Helping people with computers... one answer at a time.
You can prevent phishing attacks several ways; the most common is to never click on an emailed link. Bookmarks can be also be used to prevent phishing.
Let's say I know the correct address of my bank and I log in the first time I use my account. Once logged in, I click on a random link within the bank's web site, and make sure that the next page is an https page and the security lock is present.
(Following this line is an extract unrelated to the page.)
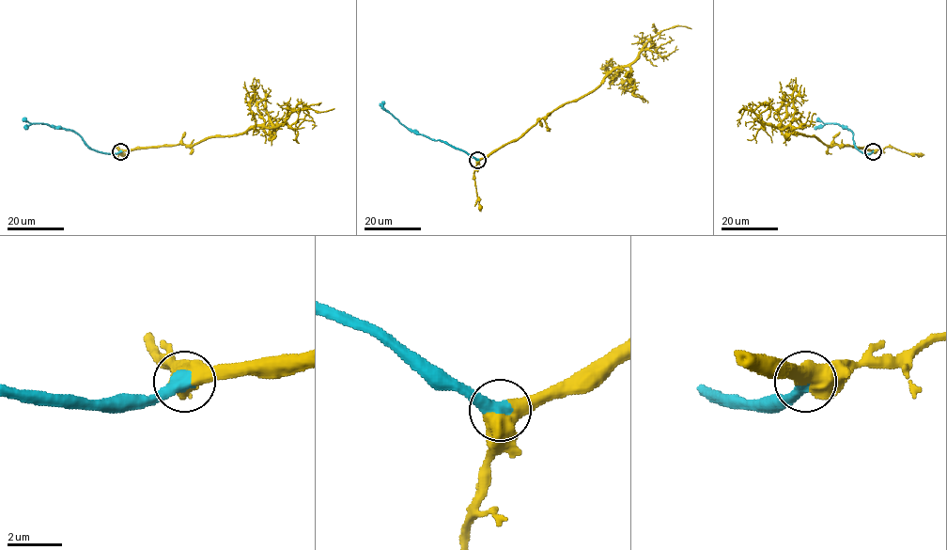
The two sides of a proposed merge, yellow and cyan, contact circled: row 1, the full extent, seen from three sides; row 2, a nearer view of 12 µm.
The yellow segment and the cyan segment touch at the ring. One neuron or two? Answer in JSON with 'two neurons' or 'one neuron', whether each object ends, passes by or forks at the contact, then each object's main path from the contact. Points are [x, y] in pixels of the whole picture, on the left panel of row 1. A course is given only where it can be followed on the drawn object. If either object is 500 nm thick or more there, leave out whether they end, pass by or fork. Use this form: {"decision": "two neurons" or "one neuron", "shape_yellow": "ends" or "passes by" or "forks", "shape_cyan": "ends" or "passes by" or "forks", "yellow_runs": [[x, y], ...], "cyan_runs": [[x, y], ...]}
{"decision": "one neuron", "yellow_runs": [[120, 151], [194, 145], [209, 137], [244, 133], [256, 126], [276, 127], [291, 113], [305, 108], [333, 108]], "cyan_runs": [[120, 151], [98, 151], [75, 133], [43, 123], [31, 123], [25, 129]]}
If I bookmark this page, and use only the bookmark as my means of accessing the web site, is there any possibility I can be phished?
"Any possibility" is kind of a strong statement, but in general the approach you describe is sound and something I'd feel safe doing myself. In fact, by virtue of using a password safe such as Roboform, it's pretty much exactly what I am doing.
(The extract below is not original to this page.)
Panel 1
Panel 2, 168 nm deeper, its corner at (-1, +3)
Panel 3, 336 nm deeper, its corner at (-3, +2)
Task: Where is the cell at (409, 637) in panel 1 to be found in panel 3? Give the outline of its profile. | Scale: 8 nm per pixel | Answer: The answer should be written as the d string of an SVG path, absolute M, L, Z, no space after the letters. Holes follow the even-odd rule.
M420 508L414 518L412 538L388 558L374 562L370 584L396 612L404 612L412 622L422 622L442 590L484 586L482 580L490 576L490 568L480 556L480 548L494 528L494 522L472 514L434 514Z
There are still ways you can be compromised, though, so we need to look at just what a phishing attack is, and how you can prevent phishing, and more.
In the broad sense, phishing is just an attempt to get you to click on a link in email that claims to be one place, but is in fact something else. If you do click through a phishing link, the destination site may well look like what you expected, but if you look closely at the domain in the address bar you'll typically see that it's not what you intended at all. Enter, say, your user name and password, and you've just given it to a phisher.
The conventional advice is to never click on links in email for sensitive sites, but rather always type them in by hand.
Using a bookmark of some sort is an acceptable approach as well, because you're going to a site/page/URL that you know is correct, because you saved it earlier from a known safe visit to that site. Use that, and it's pretty much the same as having typed in by hand.
In either case, you'll have sidestepped the phishing attempt simply by not clicking on a link in email or on some other site that was questionable, but somehow entering it yourself.
However, in theory, things could still be compromised in other ways.
As one example: a virus infecting your machine could alter your bookmarks. Use the bookmark you thought was for your bank, and you might get taken to a phishing site. For the record, I've not heard of any virus that actually does this, probably because once you've been infected there are simpler approaches to redirecting you to a phishing site.
That simpler approach is to modify your "hosts" file. This is actually a fairly common approach some viruses take. The hosts file can contain "overrides", if you will, that allow the attacker to redirect the actual domains of banks, anti-virus vendors, and more to servers of their own choosing. When this happens, "paypal.com" may not actually take you to Paypal, but to a malicious web site posing as Paypal.
Using a bookmark in this case doesn't save you, but then neither does typing in a URL by hand. If the malware has hijacked the very meaning of "paypal.com" on your machine, then there's little you can do about it.
The good news is that because this is a common attack by malware most all good anti-malware software will protect you from it.
And it also illustrates once again why prevention, not just through anti-malware software, but by learning good internet safety habits is so important.
So absolutely, use the bookmark - I do. But remember that you must also continue to rely on the rest of your internet safety strategies as well.